Ausbildung im "Hundesport" geht nicht komplett ohne Leistungsgedanke.
Nicht in unseren Breitengraden.,
Wer das behauptet ist noch nicht so lange dabei

Um einen Hund auszubilden, muss man den Hund motivieren oder einen hoch motivierten Hund gekonnt auf die gewünschten Ergebnisse (ob nun Spass oder Arbeit) hintrainieren.
Ich bin 2 Jahrzehnte aktiv in Hundesport, Rettungshundearbeit und Hütehundausbildung gewesen.
Jetzt mache ich grad nichts hundesportliches mit den Hunden.
Ich denke, dass Hundeausbildung ohne Ehrgeiz nicht möglich ist.
Ich habe so viele "nicht ehrgeizige Spassleute" im Hundesport kennengelernt. Das geht immer solang gut, wie der Anfängerhund Leistung zeigt, schlau ist, leicht zu motivieren ist.

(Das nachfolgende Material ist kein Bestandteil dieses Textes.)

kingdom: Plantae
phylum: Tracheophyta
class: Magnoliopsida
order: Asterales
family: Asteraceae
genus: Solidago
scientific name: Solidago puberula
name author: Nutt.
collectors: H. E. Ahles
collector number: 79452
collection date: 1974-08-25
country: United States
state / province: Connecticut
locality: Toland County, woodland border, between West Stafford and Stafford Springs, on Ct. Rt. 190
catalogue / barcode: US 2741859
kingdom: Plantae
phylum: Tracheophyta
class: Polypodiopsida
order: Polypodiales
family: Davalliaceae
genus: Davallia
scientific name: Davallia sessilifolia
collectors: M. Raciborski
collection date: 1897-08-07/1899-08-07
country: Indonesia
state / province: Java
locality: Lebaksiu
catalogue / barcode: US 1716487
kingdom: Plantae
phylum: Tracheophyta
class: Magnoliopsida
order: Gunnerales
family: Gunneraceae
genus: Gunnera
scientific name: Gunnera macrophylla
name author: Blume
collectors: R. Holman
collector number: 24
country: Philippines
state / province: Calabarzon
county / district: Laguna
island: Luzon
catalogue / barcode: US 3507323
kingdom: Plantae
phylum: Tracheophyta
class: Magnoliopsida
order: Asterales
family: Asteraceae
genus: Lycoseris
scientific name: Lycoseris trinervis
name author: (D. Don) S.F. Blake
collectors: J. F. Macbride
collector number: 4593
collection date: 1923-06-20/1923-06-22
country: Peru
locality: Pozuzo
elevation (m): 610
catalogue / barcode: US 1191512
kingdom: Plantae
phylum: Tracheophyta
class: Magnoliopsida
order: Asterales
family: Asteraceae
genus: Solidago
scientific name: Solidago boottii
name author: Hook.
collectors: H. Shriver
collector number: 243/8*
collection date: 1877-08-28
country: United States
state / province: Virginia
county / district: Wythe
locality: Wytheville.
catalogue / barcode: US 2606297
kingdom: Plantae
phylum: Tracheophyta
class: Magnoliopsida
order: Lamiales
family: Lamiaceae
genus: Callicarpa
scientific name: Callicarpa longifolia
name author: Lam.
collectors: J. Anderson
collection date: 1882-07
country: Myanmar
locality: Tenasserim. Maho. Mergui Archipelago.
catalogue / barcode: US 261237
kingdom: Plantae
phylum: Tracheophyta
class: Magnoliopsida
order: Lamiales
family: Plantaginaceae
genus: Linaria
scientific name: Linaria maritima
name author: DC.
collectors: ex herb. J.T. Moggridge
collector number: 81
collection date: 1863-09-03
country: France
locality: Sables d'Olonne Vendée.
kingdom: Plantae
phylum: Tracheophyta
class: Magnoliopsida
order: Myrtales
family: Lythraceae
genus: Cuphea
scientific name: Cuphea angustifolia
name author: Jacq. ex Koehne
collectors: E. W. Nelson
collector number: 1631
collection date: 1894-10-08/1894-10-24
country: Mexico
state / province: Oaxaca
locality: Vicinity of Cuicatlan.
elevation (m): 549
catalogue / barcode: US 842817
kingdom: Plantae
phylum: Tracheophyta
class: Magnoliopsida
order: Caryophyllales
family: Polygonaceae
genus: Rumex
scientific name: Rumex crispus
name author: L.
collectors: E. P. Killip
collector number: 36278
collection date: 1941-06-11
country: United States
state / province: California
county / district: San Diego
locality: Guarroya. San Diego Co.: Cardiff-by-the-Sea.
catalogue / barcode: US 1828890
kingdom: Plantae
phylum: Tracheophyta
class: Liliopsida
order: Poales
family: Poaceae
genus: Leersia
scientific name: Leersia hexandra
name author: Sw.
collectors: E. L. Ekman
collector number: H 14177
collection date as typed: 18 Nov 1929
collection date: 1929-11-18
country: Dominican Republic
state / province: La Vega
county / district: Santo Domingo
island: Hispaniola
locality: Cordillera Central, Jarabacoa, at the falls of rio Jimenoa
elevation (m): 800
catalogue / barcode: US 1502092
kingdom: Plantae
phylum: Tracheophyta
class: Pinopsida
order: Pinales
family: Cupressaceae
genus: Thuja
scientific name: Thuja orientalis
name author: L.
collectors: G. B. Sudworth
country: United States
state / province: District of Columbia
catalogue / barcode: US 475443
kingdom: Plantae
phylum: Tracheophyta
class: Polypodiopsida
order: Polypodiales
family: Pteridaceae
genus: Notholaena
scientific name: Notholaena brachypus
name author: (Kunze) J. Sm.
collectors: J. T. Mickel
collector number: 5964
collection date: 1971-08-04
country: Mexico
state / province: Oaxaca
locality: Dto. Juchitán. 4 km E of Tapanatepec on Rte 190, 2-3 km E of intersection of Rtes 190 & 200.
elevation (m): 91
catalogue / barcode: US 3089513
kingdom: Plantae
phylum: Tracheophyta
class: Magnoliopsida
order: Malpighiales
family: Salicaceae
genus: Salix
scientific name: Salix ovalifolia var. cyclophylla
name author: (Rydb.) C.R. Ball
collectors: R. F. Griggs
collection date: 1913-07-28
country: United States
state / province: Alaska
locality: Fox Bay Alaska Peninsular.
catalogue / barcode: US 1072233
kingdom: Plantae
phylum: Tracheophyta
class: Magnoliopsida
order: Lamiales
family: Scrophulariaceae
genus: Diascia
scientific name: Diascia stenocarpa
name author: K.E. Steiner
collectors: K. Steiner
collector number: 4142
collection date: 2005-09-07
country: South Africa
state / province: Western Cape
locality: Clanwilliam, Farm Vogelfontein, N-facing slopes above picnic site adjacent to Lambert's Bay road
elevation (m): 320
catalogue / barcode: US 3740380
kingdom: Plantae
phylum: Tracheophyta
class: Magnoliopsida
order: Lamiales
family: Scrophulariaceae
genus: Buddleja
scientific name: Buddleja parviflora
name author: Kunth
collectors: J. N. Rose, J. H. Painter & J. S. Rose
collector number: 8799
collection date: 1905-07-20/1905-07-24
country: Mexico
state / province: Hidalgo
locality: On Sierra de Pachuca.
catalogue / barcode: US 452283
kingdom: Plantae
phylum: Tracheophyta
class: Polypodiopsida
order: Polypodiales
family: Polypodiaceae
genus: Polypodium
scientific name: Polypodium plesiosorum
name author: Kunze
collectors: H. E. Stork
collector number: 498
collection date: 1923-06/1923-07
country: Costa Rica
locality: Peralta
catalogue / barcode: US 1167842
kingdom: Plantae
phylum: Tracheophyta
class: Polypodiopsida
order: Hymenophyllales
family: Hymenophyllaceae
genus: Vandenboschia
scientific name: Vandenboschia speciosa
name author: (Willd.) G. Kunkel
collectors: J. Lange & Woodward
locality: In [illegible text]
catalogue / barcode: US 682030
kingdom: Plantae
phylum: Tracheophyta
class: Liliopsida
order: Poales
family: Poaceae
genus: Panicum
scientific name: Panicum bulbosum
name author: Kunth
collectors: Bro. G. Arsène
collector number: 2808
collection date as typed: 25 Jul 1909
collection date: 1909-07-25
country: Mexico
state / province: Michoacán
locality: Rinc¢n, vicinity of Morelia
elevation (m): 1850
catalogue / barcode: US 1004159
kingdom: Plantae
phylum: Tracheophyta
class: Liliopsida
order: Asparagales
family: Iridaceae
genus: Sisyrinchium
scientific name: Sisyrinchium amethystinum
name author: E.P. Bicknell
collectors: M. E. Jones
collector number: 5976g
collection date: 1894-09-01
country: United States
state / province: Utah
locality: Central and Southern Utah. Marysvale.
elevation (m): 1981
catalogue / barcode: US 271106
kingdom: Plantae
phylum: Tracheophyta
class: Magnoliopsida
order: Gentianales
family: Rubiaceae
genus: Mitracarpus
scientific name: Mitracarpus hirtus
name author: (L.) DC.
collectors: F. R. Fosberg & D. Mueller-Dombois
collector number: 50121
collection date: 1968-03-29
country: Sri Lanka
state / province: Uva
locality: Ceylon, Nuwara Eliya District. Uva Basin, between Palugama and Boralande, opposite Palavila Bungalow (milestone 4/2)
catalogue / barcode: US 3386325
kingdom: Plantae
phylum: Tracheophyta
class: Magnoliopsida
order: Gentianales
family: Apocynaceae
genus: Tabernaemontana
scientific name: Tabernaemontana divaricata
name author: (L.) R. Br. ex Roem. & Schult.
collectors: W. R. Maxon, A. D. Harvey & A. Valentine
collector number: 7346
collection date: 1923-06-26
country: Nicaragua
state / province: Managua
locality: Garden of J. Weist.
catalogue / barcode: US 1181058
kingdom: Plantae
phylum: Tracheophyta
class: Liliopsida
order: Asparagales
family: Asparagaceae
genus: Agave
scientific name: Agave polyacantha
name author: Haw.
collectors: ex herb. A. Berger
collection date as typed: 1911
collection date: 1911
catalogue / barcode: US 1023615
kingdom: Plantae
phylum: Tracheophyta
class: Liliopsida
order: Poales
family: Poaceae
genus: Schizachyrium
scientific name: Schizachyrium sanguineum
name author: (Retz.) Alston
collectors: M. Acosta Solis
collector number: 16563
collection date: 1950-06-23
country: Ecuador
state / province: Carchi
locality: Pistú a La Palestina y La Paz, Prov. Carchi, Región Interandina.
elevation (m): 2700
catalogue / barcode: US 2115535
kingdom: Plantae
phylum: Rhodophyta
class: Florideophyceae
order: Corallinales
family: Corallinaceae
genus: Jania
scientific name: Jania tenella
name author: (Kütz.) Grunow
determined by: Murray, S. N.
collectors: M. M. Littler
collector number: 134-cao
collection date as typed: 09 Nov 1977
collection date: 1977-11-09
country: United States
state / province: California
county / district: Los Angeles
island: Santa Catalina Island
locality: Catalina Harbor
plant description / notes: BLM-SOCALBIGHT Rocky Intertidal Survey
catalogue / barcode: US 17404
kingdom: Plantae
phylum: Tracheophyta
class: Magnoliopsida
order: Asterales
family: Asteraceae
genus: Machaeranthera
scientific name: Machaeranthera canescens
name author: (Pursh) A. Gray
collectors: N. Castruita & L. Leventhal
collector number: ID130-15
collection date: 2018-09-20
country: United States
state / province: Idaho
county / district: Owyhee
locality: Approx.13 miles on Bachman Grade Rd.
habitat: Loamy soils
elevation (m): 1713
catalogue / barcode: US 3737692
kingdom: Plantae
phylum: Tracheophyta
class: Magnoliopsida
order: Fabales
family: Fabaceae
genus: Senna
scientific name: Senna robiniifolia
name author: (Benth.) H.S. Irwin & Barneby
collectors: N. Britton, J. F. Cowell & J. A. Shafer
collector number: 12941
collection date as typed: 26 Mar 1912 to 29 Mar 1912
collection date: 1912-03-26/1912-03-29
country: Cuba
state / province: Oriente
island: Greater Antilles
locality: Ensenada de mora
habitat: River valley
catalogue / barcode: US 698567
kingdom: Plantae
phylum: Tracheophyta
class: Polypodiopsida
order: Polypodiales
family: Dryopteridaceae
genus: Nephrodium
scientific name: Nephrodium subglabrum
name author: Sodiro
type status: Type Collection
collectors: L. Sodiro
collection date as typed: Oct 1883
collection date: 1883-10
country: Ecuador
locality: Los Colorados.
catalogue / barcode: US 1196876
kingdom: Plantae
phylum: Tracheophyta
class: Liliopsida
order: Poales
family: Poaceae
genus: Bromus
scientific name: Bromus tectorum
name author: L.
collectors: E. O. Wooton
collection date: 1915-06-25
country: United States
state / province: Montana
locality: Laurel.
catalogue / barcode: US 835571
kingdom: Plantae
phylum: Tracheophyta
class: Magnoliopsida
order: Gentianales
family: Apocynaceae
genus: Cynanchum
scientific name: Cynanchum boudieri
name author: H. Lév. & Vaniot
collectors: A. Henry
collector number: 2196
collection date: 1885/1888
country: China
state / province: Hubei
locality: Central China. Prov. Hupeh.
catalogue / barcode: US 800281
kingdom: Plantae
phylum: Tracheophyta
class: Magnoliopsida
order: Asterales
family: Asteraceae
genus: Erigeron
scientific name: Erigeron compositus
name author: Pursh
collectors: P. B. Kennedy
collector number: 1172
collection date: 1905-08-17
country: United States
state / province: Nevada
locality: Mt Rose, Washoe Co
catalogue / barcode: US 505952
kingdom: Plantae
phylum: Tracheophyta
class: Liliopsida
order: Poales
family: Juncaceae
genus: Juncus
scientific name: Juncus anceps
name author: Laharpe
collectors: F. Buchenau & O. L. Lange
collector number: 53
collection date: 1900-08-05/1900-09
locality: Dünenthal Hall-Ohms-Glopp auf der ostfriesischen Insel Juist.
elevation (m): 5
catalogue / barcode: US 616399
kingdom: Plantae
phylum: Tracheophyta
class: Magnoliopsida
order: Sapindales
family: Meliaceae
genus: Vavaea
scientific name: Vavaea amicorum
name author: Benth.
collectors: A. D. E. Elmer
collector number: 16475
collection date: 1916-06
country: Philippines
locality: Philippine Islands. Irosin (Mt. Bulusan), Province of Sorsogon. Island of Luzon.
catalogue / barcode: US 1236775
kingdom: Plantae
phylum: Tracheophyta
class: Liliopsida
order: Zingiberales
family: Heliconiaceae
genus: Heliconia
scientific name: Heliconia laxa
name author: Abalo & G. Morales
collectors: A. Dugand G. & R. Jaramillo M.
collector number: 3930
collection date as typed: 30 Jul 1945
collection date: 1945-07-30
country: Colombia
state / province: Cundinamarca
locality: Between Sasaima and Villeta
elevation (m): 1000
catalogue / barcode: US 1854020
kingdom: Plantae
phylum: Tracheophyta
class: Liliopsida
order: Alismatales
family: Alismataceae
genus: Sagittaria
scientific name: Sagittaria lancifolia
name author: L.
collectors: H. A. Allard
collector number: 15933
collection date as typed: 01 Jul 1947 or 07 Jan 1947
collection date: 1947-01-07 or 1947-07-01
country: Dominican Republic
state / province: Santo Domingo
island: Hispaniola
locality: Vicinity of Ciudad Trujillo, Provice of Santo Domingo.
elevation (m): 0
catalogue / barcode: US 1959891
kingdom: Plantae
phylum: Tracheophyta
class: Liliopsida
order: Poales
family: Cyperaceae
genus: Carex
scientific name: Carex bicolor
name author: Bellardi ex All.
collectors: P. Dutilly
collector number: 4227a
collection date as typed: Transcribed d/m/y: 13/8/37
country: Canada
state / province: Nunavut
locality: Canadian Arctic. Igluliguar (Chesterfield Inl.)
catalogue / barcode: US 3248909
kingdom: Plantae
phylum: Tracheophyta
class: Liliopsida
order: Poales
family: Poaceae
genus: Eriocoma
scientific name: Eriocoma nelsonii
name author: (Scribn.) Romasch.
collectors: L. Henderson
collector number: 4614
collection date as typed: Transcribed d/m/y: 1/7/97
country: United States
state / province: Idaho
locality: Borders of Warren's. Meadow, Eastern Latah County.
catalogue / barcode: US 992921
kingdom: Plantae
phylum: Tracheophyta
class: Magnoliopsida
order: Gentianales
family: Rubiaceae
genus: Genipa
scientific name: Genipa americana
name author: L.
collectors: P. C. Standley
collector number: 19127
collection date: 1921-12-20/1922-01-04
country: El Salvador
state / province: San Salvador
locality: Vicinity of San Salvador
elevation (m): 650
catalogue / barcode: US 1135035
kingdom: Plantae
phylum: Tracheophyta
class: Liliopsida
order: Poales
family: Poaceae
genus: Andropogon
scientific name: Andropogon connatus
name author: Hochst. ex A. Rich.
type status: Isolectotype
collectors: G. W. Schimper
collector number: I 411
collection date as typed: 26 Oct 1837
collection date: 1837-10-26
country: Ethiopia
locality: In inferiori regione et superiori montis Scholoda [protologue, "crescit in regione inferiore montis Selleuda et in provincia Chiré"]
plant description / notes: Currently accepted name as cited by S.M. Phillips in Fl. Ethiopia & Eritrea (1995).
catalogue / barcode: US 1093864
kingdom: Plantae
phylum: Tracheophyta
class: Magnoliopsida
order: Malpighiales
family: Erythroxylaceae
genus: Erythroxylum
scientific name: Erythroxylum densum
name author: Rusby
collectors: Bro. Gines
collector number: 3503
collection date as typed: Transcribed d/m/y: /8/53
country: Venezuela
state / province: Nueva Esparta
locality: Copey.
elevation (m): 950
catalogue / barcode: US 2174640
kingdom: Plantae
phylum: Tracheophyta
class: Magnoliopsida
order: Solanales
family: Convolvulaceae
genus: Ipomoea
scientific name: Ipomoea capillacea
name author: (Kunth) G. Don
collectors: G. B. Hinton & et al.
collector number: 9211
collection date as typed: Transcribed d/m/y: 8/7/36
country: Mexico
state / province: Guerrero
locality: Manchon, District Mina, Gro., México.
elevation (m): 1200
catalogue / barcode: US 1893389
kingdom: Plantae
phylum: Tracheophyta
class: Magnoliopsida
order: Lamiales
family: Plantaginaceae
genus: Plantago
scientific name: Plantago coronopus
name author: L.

Und dann werden Fehler gemacht....und dann kommt Frust auf...und plötzlich ist Ehrgeiz da
"Das kanner doch, er will nur nicht...ect..." hörte ich in allen möglichen noch so niederschwelligen Trainings.
Selbst in der nettesten RO Truppe sah ich beim "er soll nur Kontakte und Spass haben Hund", Herrchen ohne Ehrgeiz verbotener weise Leine rucken, weil der grosse Hund nicht ordentlich die Rechtsdrehung vollzog.
Ohne menschlichem Ehrgeiz ist der noch so taltentierteste Hund bald ein Hund, der die Abgänge überspring, aus dem Parcours läuft, nicht sauber Fuss geht, nicht liebgenbleibt...obwohl...das hatter ja gelernt, das kanner ja...
Oder nicht sauber in der RH Prüfung anzeigt, schlimmstenfalls demotiviert bei zuvile Ehrgeiz sich nicht mehr löst in der Flächensuche, oder bei zu wenig Erhgeiz für die (dumme) UO Prüfung in der RH Arbeit dort Fehler macht, nicht zum 100 sten mal sauber den Toitlieger verbellt oder weiss der Geier.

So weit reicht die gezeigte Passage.